Amen to that. I'm still in awe over how elegant karma points were. Having them function as both experience points and action points was brilliant, as was using them to enforce "soft" limits that kept the playstyle genre-appropriate via losing all your karma points if you killed a villain or let an innocent bystander die, while improving your powers was very expensive and buying new powers was prohibitively so. It really was a work of genius.
 

occam

Adventurer
Amen to that. I'm still in awe over how elegant karma points were. Having them function as both experience points and action points was brilliant, as was using them to enforce "soft" limits that kept the playstyle genre-appropriate via losing all your karma points if you killed a villain or let an innocent bystander die, while improving your powers was very expensive and buying new powers was prohibitively so. It really was a work of genius.

MSH is still my favorite game design of all time. Perfectly suited to its genre, easy to pick up, and a blast to play.
 

Shiroiken

Legend
Sorry @JamesWard, but I gotta say this was the first book I bought and was disappointed by (UA, Dungeoneers and Wilderness guides were worse, but I was gifted those). I liked many of the monsters and deity information, but the magic items seemed wonky, the NPCs were useless to me, and the level 0 stuff was awful. If it's any consolation, most of the Greyhawk stuff I bought after Gary left (even though I didn't know about it at the time) I didn't care much for, so don't take it personally. Gary just had a certain style that was hard to match.

Again, I gotta say thanks for these articles! It's always nice to get a glimpse behind the scenes from back in the day.
 

dwayne

Adventurer
I often have thought about running a 5th edition greyhawk with the hard core options in the DM and players book. I think it would be awesome but dead players may abound as you know raise dead with con loss, finger of death that would really kill and others going back to some of the old spells and such.
 

Warpiglet

Adventurer
Thanks for the fun insider info! My friends and I lived and died with AD&D 1st edition for years (even skipping 2nd edition!).

As time wore on we would go to gen con etc. to get any old stuff on the secondary market we had missed.

But the tie in to this and related articles is that we held this revereance for the game and it's origins.

Without the internet things were more mysterious. Loving the opportunity even now to hear these great stories! Appreciative of the games early origins and it's writers...

Fun fun stuff
 


I'm confused. Does that mean they were completely lying? Or manipulating the spreadsheet so the creative department bore the brunt of a red quarter?

Regardless, it still sounds like one of the two classic mid/upper management attitudes:
1. "It can't take that long/be that hard to do a project! They don't do the real work around here!" Read "real" as "My job makes me miserable and I suffered enough to get my masters/law degree."

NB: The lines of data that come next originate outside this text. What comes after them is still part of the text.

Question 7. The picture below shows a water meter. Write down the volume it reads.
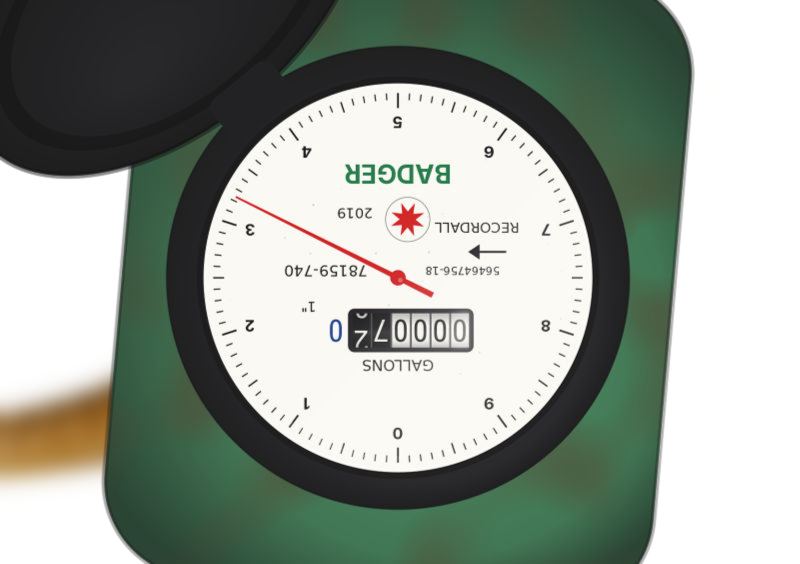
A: 723.2 gal
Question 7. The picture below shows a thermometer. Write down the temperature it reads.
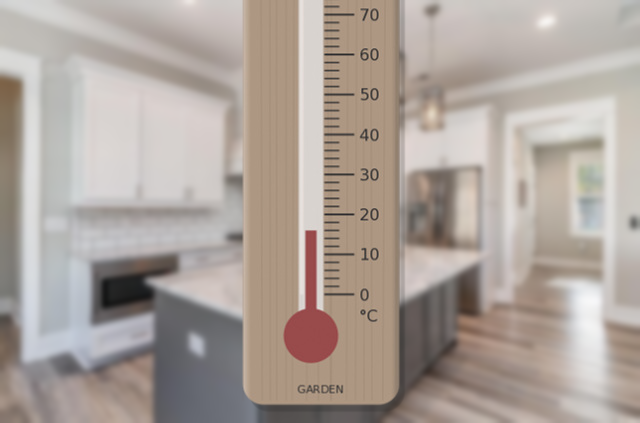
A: 16 °C
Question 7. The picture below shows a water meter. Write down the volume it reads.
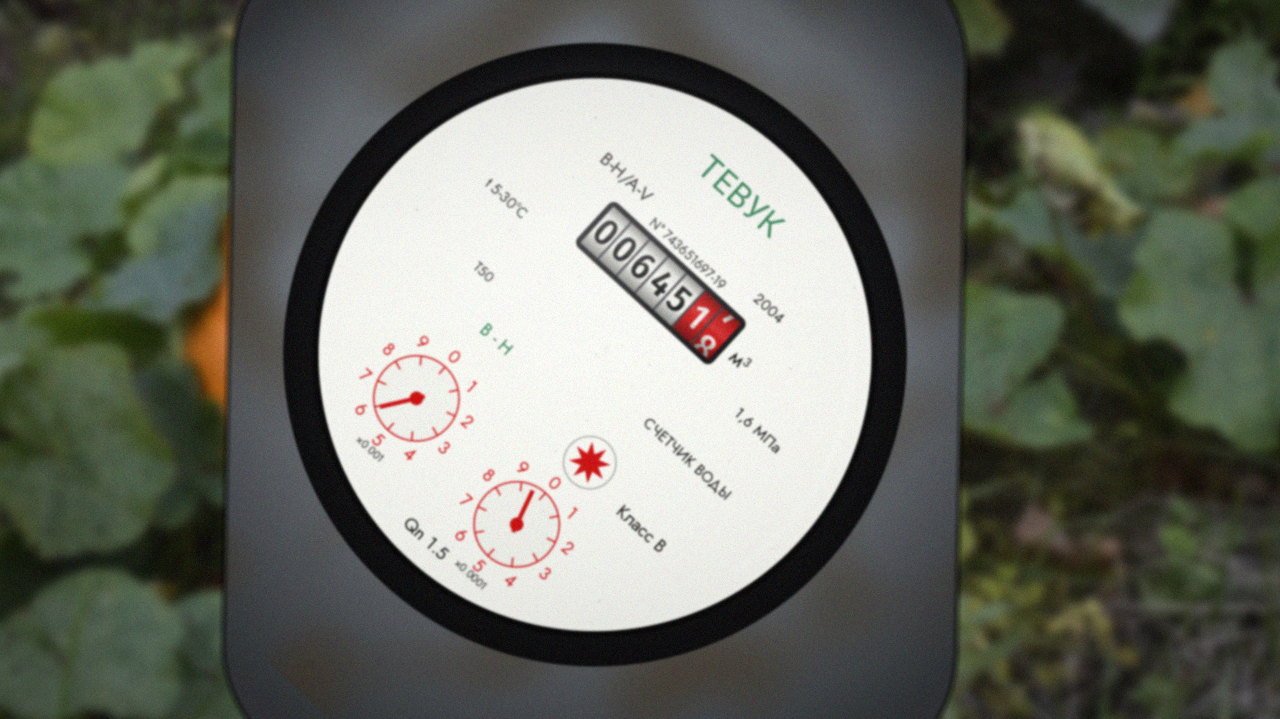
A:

2. CEO picks arbitrary projection on a hunch and then hammers the workforce to make it a reality. And then blame them when numbers fall short.
No, it was a cash flow problem and accounting did its job by identifying it months in advance. Cashflow is an early indication of mismanagement. Which in hindsight we know to be true.

Upper management did not do their job by maintaining a working business model. In short, too many expenses, not enough income at the right time to pay the bills. They used up their cash reserves and had no real plan to resolve it.
 


Jay Verkuilen

Grand Master of Artificial Flowers
Amen to that. I'm still in awe over how elegant karma points were. Having them function as both experience points and action points was brilliant, as was using them to enforce "soft" limits that kept the playstyle genre-appropriate via losing all your karma points if you killed a villain or let an innocent bystander die, while improving your powers was very expensive and buying new powers was prohibitively so. It really was a work of genius.
I only played it a bit and can't say I have the same level of fond memories you guys do, but I wasn't really a big supers fan. I do think it emulated a lot of genre tropes well, for instance supers not really improving a lot over time. If someone really wanted to play it as a one shot I think I'd be lukewarm OK; as a regular game, nah.

I don't like double purposing XP and action points, though, in the systems I've played with that, such as Star Wars D6 or Deadlands. It always feels like I'm robbing my future for my present. Of course, that is the whole point for making it a consequential choice for the player as a big opportunity cost but I often seemed to find that over time there ended up being a divergence between hard abilities among characters. Interesting how this is a "feature" not a "bug" for some people.